## INSTRUCTIONS TO FOLLOW:
No images, please. Copy each entry below exactly as it reads.

Items listed in a dataset:

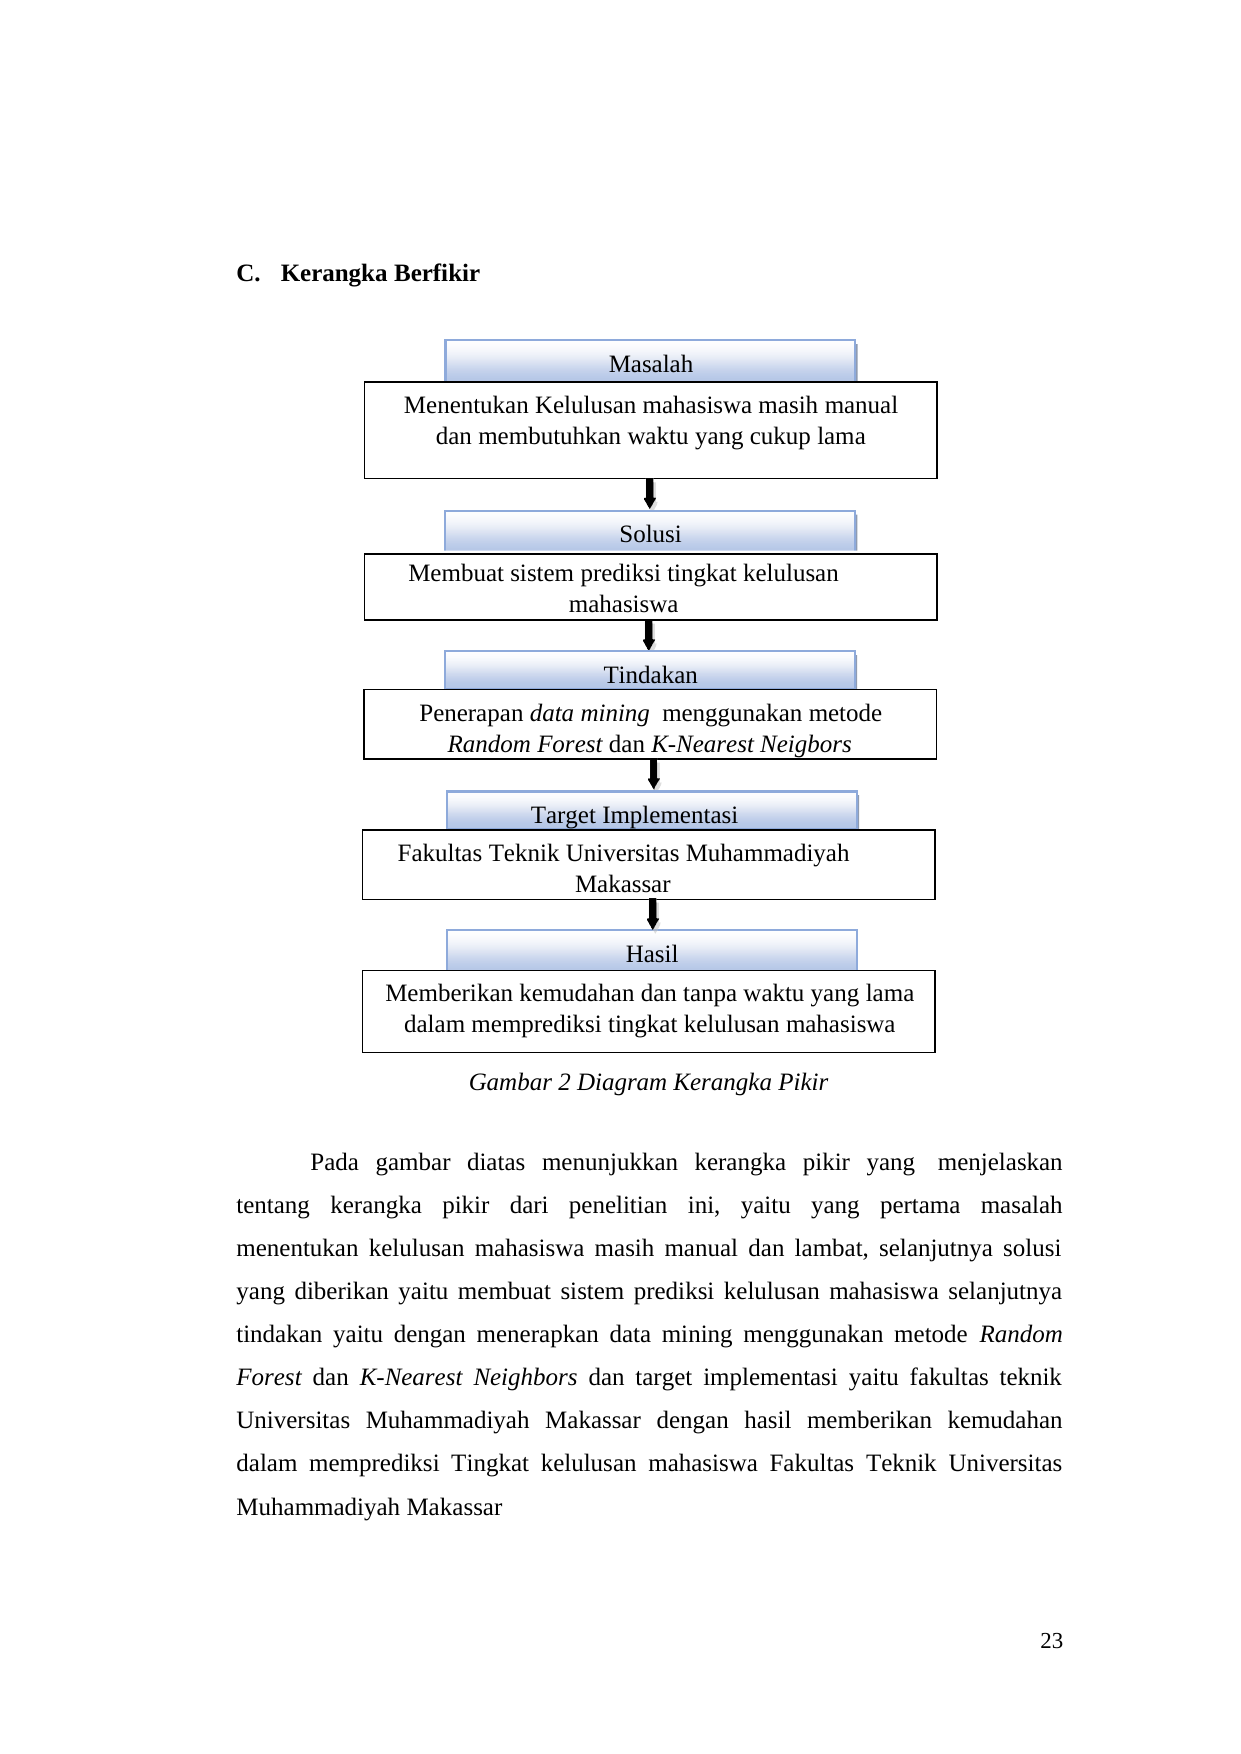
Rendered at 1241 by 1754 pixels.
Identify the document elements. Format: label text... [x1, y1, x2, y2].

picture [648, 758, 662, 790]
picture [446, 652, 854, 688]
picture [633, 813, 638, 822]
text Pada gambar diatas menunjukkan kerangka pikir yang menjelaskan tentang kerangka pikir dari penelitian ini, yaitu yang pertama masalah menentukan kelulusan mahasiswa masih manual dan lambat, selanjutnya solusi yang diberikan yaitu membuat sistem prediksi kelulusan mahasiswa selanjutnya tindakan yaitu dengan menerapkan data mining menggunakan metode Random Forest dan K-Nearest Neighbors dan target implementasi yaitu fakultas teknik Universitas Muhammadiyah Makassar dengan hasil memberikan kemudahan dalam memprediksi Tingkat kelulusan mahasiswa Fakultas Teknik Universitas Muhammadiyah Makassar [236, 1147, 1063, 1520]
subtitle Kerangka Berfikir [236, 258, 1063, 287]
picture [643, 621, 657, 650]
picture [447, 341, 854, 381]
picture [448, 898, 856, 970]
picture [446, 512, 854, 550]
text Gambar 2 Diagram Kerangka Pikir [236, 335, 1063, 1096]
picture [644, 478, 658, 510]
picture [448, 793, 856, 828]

## REPLY:
Rendered at 1241 by 1754 pixels.
Identify the document elements. Format: label text... [x1, y1, x2, y2].

picture [648, 758, 662, 790]
picture [446, 652, 854, 688]
picture [633, 813, 638, 822]
text Pada gambar diatas menunjukkan kerangka pikir yang menjelaskan tentang kerangka pikir dari penelitian ini, yaitu yang pertama masalah menentukan kelulusan mahasiswa masih manual dan lambat, selanjutnya solusi yang diberikan yaitu membuat sistem prediksi kelulusan mahasiswa selanjutnya tindakan yaitu dengan menerapkan data mining menggunakan metode Random Forest dan K-Nearest Neighbors dan target implementasi yaitu fakultas teknik Universitas Muhammadiyah Makassar dengan hasil memberikan kemudahan dalam memprediksi Tingkat kelulusan mahasiswa Fakultas Teknik Universitas Muhammadiyah Makassar [236, 1147, 1063, 1520]
subtitle Kerangka Berfikir [236, 258, 1063, 287]
picture [643, 621, 657, 650]
picture [447, 341, 854, 381]
picture [448, 898, 856, 970]
picture [446, 512, 854, 550]
text Gambar 2 Diagram Kerangka Pikir [236, 335, 1063, 1096]
picture [644, 478, 658, 510]
picture [448, 793, 856, 828]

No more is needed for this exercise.